The work done by gravitational force in circular motion problems is the component of the force in the direction of motion, which is given by mg sine theta, multiplied by the displacement. This work accounts for the change in potential energy.
Q: What is the role of Newton's second law in circular motion problems?
Newton's second law is used to determine the forces in the radial and tangential directions.

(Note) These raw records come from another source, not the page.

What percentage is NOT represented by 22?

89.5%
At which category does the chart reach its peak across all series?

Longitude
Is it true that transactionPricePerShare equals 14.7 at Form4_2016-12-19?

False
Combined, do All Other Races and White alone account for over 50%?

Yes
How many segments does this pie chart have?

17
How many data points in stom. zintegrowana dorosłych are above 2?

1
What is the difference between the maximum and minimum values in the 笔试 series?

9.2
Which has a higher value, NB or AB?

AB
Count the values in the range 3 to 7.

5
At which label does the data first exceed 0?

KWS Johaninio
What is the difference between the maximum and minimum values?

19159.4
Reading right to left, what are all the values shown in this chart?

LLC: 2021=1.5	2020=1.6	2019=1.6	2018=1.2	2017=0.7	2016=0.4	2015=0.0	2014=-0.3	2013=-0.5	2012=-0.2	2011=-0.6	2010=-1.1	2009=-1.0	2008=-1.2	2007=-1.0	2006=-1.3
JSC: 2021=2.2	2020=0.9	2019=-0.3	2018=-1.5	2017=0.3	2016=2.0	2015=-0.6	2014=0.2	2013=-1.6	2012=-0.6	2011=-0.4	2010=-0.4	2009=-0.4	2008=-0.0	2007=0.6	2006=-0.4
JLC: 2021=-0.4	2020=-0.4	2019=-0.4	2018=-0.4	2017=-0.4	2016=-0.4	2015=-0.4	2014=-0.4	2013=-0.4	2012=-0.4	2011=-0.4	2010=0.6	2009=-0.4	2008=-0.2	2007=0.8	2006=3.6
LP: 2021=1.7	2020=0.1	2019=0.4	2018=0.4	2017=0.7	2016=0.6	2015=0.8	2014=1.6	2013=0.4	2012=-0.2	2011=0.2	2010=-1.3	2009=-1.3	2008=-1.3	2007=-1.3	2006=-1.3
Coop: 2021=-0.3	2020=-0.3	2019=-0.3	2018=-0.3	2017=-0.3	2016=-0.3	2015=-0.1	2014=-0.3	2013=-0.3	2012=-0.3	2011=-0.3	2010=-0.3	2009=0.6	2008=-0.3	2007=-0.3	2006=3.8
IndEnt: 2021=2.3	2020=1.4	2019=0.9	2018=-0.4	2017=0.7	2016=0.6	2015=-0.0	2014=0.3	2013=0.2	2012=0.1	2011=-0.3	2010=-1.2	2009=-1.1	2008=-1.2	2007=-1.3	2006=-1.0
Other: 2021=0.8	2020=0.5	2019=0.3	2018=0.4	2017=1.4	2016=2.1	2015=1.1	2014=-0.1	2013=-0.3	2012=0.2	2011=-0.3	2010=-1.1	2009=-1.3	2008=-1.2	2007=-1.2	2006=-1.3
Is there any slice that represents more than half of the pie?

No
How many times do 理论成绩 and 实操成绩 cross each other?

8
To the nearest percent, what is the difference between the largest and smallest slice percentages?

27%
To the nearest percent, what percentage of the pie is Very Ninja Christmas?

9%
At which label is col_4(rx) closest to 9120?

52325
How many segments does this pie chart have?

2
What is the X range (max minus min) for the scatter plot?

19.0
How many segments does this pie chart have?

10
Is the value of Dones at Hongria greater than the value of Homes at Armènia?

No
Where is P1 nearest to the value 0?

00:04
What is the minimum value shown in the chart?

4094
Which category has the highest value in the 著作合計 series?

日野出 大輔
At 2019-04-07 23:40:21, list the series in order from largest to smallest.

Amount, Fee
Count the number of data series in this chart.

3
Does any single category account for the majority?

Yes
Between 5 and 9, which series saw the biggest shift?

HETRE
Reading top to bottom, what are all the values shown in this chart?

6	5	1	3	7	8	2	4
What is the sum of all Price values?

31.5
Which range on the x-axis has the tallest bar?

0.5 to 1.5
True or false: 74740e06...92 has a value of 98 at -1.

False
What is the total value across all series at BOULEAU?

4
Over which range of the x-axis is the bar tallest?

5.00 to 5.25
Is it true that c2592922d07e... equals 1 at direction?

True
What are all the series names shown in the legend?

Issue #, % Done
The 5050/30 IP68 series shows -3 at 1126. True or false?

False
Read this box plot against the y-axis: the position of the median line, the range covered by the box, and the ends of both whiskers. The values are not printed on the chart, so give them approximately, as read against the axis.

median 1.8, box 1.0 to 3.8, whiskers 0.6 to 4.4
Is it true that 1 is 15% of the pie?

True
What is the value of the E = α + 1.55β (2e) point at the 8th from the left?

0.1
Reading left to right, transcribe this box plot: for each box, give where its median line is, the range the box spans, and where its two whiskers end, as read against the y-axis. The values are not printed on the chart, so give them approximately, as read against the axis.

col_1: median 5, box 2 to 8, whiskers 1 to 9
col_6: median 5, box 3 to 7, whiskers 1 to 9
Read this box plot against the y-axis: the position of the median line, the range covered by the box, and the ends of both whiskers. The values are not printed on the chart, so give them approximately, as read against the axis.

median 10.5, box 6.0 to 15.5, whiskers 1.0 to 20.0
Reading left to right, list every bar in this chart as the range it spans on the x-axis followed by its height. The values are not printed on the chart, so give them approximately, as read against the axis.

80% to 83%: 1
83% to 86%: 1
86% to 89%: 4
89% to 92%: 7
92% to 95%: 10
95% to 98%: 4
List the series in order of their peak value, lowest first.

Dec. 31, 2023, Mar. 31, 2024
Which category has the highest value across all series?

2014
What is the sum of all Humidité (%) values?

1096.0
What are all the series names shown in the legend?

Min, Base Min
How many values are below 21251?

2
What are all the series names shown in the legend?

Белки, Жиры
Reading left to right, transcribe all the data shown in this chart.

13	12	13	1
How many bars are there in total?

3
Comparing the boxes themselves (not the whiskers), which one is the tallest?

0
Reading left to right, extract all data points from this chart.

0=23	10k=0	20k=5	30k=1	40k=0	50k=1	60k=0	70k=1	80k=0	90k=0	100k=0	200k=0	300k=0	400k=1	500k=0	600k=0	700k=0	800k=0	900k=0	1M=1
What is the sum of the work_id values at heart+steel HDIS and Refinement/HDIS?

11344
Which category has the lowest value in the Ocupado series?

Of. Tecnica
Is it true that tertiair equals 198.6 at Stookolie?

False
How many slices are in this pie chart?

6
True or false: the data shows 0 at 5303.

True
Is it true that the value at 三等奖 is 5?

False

In circular motion, the radial direction equation is necessary to calculate the normal force, while the tangential direction equation is integrated to derive the energy principle.
Summary & Key Takeaways

Physics problems often involve fundamental principles such as Newton's second law and the energy principle.

Circular motion problems require the use of both Newton's second law in the radial direction and the tangentially integrated Newton's second law in the energy principle equation.

The energy principle only considers forces in the direction of motion, while Newton's second law in the radial direction accounts for forces perpendicular to motion.